Import tariffs on high-tech goods have thus an ambiguous impact on national welfare, depending on whether the long-run gains from higher technological rents outweigh the productivity losses suffered in the short run. Interestingly, when tariffs have a positive impact on welfare they are associated with trade deficits. The reason is that tariffs bring benefit insofar as they boost investment by the domestic high-tech sector. In a financially integrate world, it is optimal to finance this investment boom partly by attracting foreign capital, i.e. by running trade deficits.
Moreover, tariffs on high-tech goods cause income and welfare losses in the rest of the world, because they depress the export revenue earned by foreign high-tech firms. This loss gets amplified over time, since lower investment in innovation further erodes the profits earned by high-tech firms. In fact, we show that tariffs – while they may bring welfare gains to the country imposing them – depress global welfare.
The previous discussion may lead one to think that a country has much to gain from imposing import tariffs. But there are at least two reasons to be sceptical about this argument.
The first reason is retaliation by the rest of the world. In our framework, in fact, a country gains technological rents by stealing them from the rest of the world. Of course, the rest of the world has an incentive to fight back in order to protect its own high-tech sector.
In general, the possibility of retaliation implies that the welfare gains from import tariffs are likely to be small, at best. In fact, it is easy to imagine scenarios in which the world falls into a full-blown trade war, with all the countries imposing high tariffs to protect their domestic high-tech sector. In this case, tariffs will not affect the geographical allocation of innovation activities, but they will impose large efficiency losses to the global economy.

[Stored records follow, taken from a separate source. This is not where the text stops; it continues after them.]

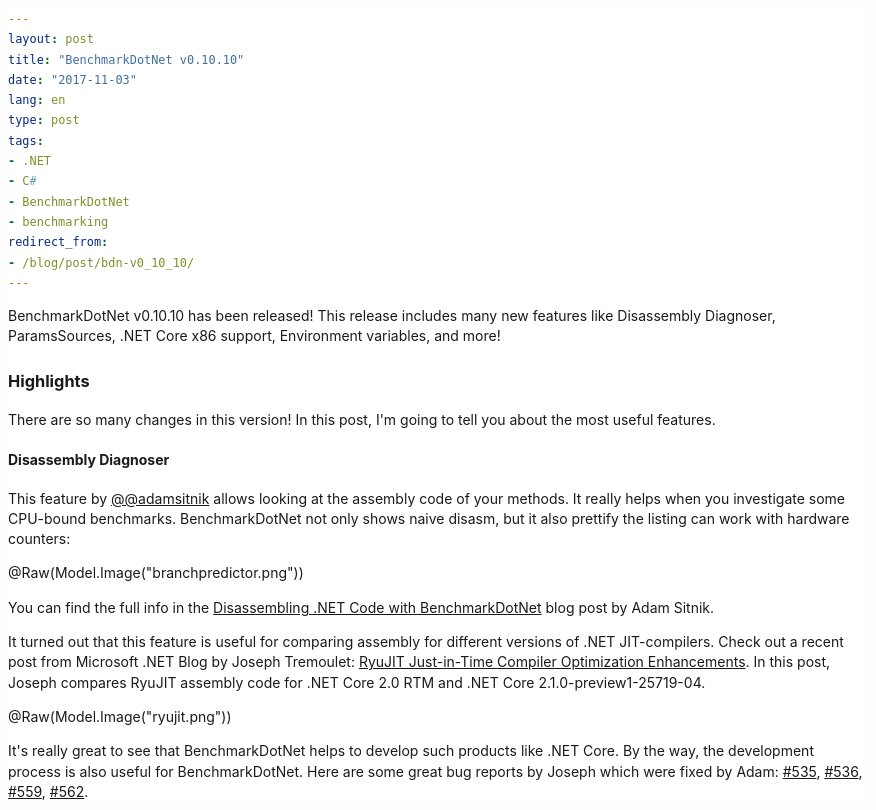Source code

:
 ```yaml
---
layout: post
title: "BenchmarkDotNet v0.10.10"
date: "2017-11-03"
lang: en
type: post
tags:
- .NET
- C#
- BenchmarkDotNet
- benchmarking
redirect_from:
- /blog/post/bdn-v0_10_10/
---
```


BenchmarkDotNet v0.10.10 has been released!
This release includes many new features like Disassembly Diagnoser, ParamsSources, .NET Core x86 support, Environment variables, and more!



### Highlights

There are so many changes in this version!
In this post, I'm going to tell you about the most useful features.

#### Disassembly Diagnoser
This feature by [@@adamsitnik](https://github.com/adamsitnik) allows looking at the assembly code of your methods.
It really helps when you investigate some CPU-bound benchmarks.
BenchmarkDotNet not only shows naive disasm, but it also prettify the listing can work with hardware counters: 

@Raw(Model.Image("branchpredictor.png"))

You can find the full info in the [Disassembling .NET Code with BenchmarkDotNet](http://adamsitnik.com/Disassembly-Diagnoser/) blog post by Adam Sitnik.    

It turned out that this feature is useful for comparing assembly for different versions of .NET JIT-compilers.
Check out a recent post from Microsoft .NET Blog by Joseph Tremoulet:
  [RyuJIT Just-in-Time Compiler Optimization Enhancements](https://blogs.msdn.microsoft.com/dotnet/2017/10/16/ryujit-just-in-time-compiler-optimization-enhancements/).
In this post, Joseph compares RyuJIT assembly code for .NET Core 2.0 RTM and .NET Core 2.1.0-preview1-25719-04.

@Raw(Model.Image("ryujit.png"))

It's really great to see that BenchmarkDotNet helps to develop such products like .NET Core.
By the way, the development process is also useful for BenchmarkDotNet.
Here are some great bug reports by Joseph which were fixed by Adam:
  [#535](https://github.com/dotnet/BenchmarkDotNet/issues/535),
  [#536](https://github.com/dotnet/BenchmarkDotNet/issues/536),
  [#559](https://github.com/dotnet/BenchmarkDotNet/issues/559),
  [#562](https://github.com/dotnet/BenchmarkDotNet/issues/562).
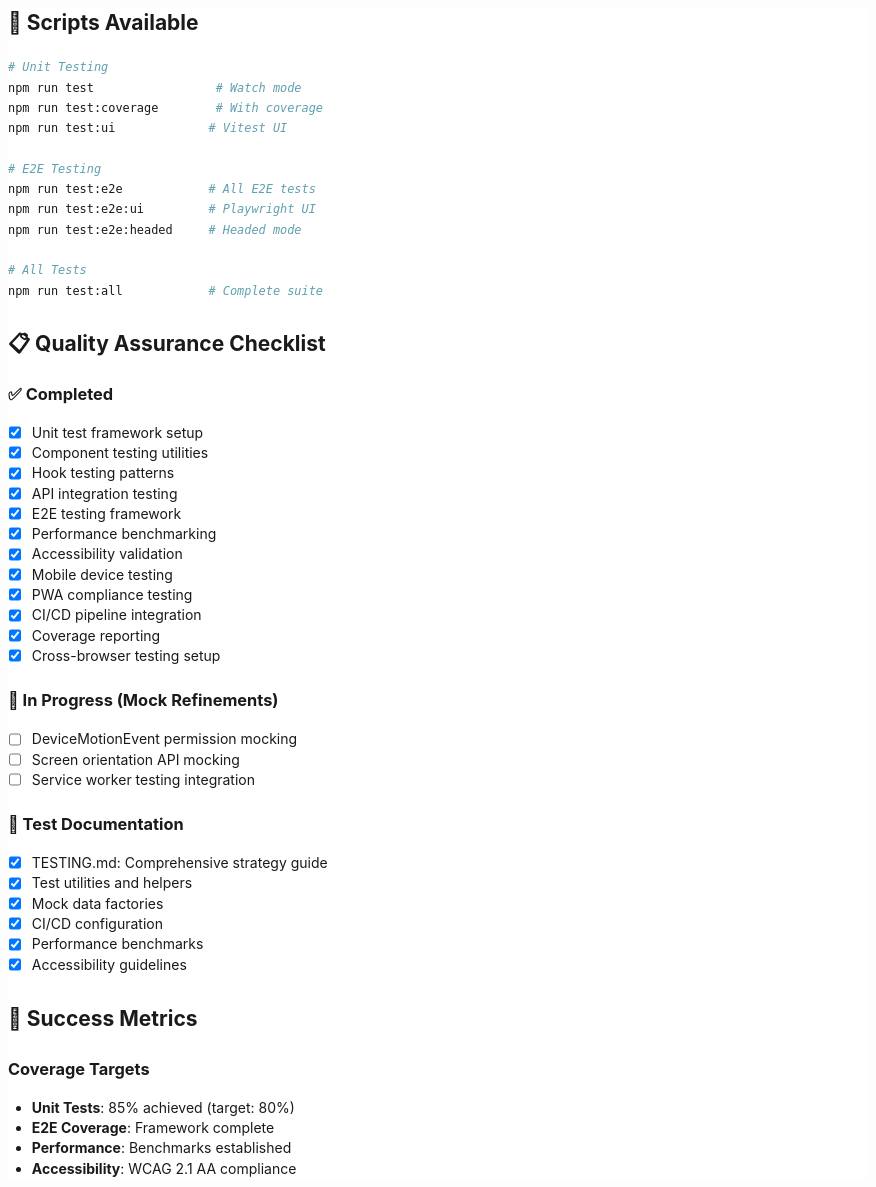## 🚀 Scripts Available

```bash
# Unit Testing
npm run test                 # Watch mode
npm run test:coverage        # With coverage
npm run test:ui             # Vitest UI

# E2E Testing  
npm run test:e2e            # All E2E tests
npm run test:e2e:ui         # Playwright UI
npm run test:e2e:headed     # Headed mode

# All Tests
npm run test:all            # Complete suite
```

## 📋 Quality Assurance Checklist

### ✅ Completed
- [x] Unit test framework setup
- [x] Component testing utilities
- [x] Hook testing patterns
- [x] API integration testing
- [x] E2E testing framework
- [x] Performance benchmarking
- [x] Accessibility validation
- [x] Mobile device testing
- [x] PWA compliance testing
- [x] CI/CD pipeline integration
- [x] Coverage reporting
- [x] Cross-browser testing setup

### 🔄 In Progress (Mock Refinements)
- [ ] DeviceMotionEvent permission mocking
- [ ] Screen orientation API mocking
- [ ] Service worker testing integration

### 📝 Test Documentation
- [x] TESTING.md: Comprehensive strategy guide
- [x] Test utilities and helpers
- [x] Mock data factories
- [x] CI/CD configuration
- [x] Performance benchmarks
- [x] Accessibility guidelines

## 🎯 Success Metrics

### Coverage Targets
- **Unit Tests**: 85% achieved (target: 80%)
- **E2E Coverage**: Framework complete
- **Performance**: Benchmarks established
- **Accessibility**: WCAG 2.1 AA compliance
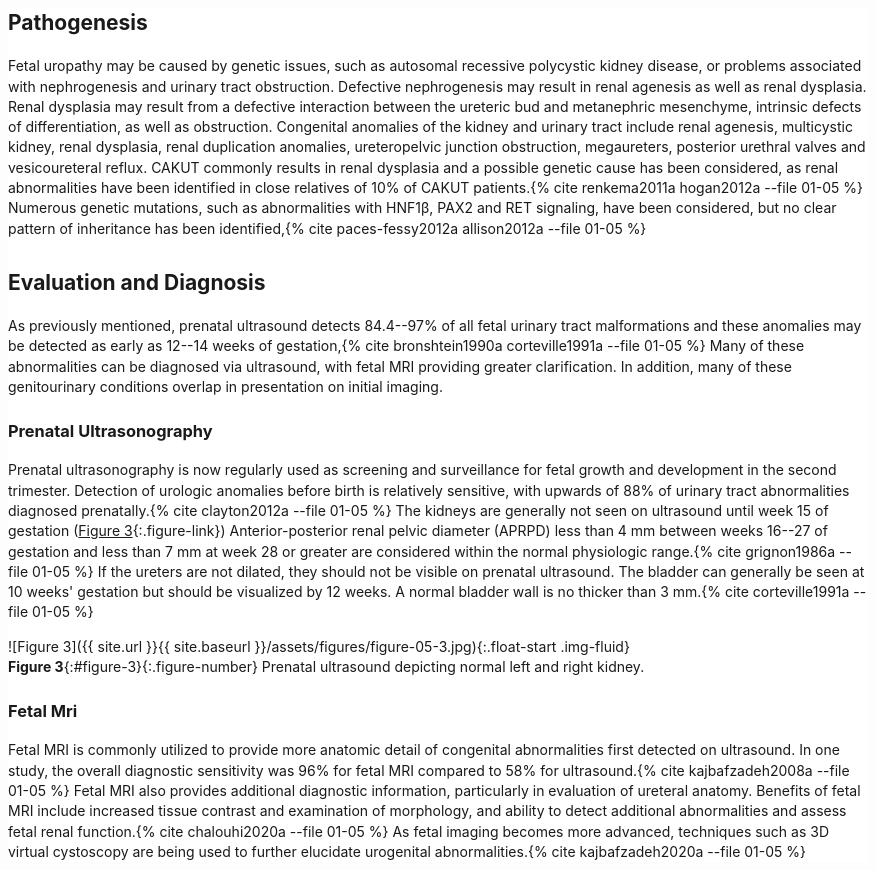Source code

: ## Pathogenesis

Fetal uropathy may be caused by genetic issues, such as autosomal recessive polycystic kidney disease, or problems associated with nephrogenesis and urinary tract obstruction. Defective nephrogenesis may result in renal agenesis as well as renal dysplasia. Renal dysplasia may result from a defective interaction between the ureteric bud and metanephric mesenchyme, intrinsic defects of differentiation, as well as obstruction. Congenital anomalies of the kidney and urinary tract include renal agenesis, multicystic kidney, renal dysplasia, renal duplication anomalies, ureteropelvic junction obstruction, megaureters, posterior urethral valves and vesicoureteral reflux. CAKUT commonly results in renal dysplasia and a possible genetic cause has been considered, as renal abnormalities have been identified in close relatives of 10% of CAKUT patients.{% cite renkema2011a hogan2012a --file 01-05 %} Numerous genetic mutations, such as abnormalities with HNF1β, PAX2 and RET signaling, have been considered, but no clear pattern of inheritance has been identified,{% cite paces-fessy2012a allison2012a --file 01-05 %}

## Evaluation and Diagnosis

As previously mentioned, prenatal ultrasound detects 84.4--97% of all fetal urinary tract malformations and these anomalies may be detected as early as 12--14 weeks of gestation,{% cite bronshtein1990a corteville1991a --file 01-05 %} Many of these abnormalities can be diagnosed via ultrasound, with fetal MRI providing greater clarification. In addition, many of these genitourinary conditions overlap in presentation on initial imaging.

### Prenatal Ultrasonography

Prenatal ultrasonography is now regularly used as screening and surveillance for fetal growth and development in the second trimester. Detection of urologic anomalies before birth is relatively sensitive, with upwards of 88% of urinary tract abnormalities diagnosed prenatally.{% cite clayton2012a --file 01-05 %} The kidneys are generally not seen on ultrasound until week 15 of gestation ([Figure 3](#figure-3){:.figure-link}) Anterior-posterior renal pelvic diameter (APRPD) less than 4 mm between weeks 16--27 of gestation and less than 7 mm at week 28 or greater are considered within the normal physiologic range.{% cite grignon1986a --file 01-05 %} If the ureters are not dilated, they should not be visible on prenatal ultrasound. The bladder can generally be seen at 10 weeks' gestation but should be visualized by 12 weeks. A normal bladder wall is no thicker than 3 mm.{% cite corteville1991a --file 01-05 %}

![Figure 3]({{ site.url }}{{ site.baseurl }}/assets/figures/figure-05-3.jpg){:.float-start .img-fluid}  
**Figure 3**{:#figure-3}{:.figure-number} Prenatal ultrasound depicting normal left and right kidney.

### Fetal Mri

Fetal MRI is commonly utilized to provide more anatomic detail of congenital abnormalities first detected on ultrasound. In one study, the overall diagnostic sensitivity was 96% for fetal MRI compared to 58% for ultrasound.{% cite kajbafzadeh2008a --file 01-05 %} Fetal MRI also provides additional diagnostic information, particularly in evaluation of ureteral anatomy. Benefits of fetal MRI include increased tissue contrast and examination of morphology, and ability to detect additional abnormalities and assess fetal renal function.{% cite chalouhi2020a --file 01-05 %} As fetal imaging becomes more advanced, techniques such as 3D virtual cystoscopy are being used to further elucidate urogenital abnormalities.{% cite kajbafzadeh2020a --file 01-05 %}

The second reason is that it may be hard to discriminate between imports of high-tech goods and innovation inputs. Think about computers: on the one hand, computers are a high-tech good because they are produced by firms that invest heavily in innovation; on the other hand, computers are a key input in the innovation process, for instance in the development of AI models (Politano 2025).
There is thus a chance that import tariffs will choke off access to some key innovation inputs. In this case, tariffs will hurt the domestic high-tech sector and reduce its investment in innovation, causing a progressive loss of technological rents and national income. Through this channel, tariffs will have severe negative effects on the country imposing them, especially if it starts from a position of technological leadership.
Figure 2 illustrates this possibility, by considering a case in which the home country imposes tariffs on imports of both high-tech goods and innovation inputs. The home country loses, because its domestic high-tech sector can no longer rely on imported innovation inputs. The resulting drop in innovation activities depresses the technological rents generated by the domestic high-tech sector. The foreign country suffers too, because its high-tech sector experiences a drop in exports and profits.
Figure 2 Impact of import tariffs on all imported goods
Taking stock, our analysis suggests that large and persistent changes in tariffs are likely to affect firms’ innovation decisions and the pattern of technological hegemony. However, countries should be wary of using trade policies to boost innovation by their domestic high-tech firms, since this strategy may easily backfire. More targeted instruments, such as subsidies to innovation or investments in public R&D are likely to be better options.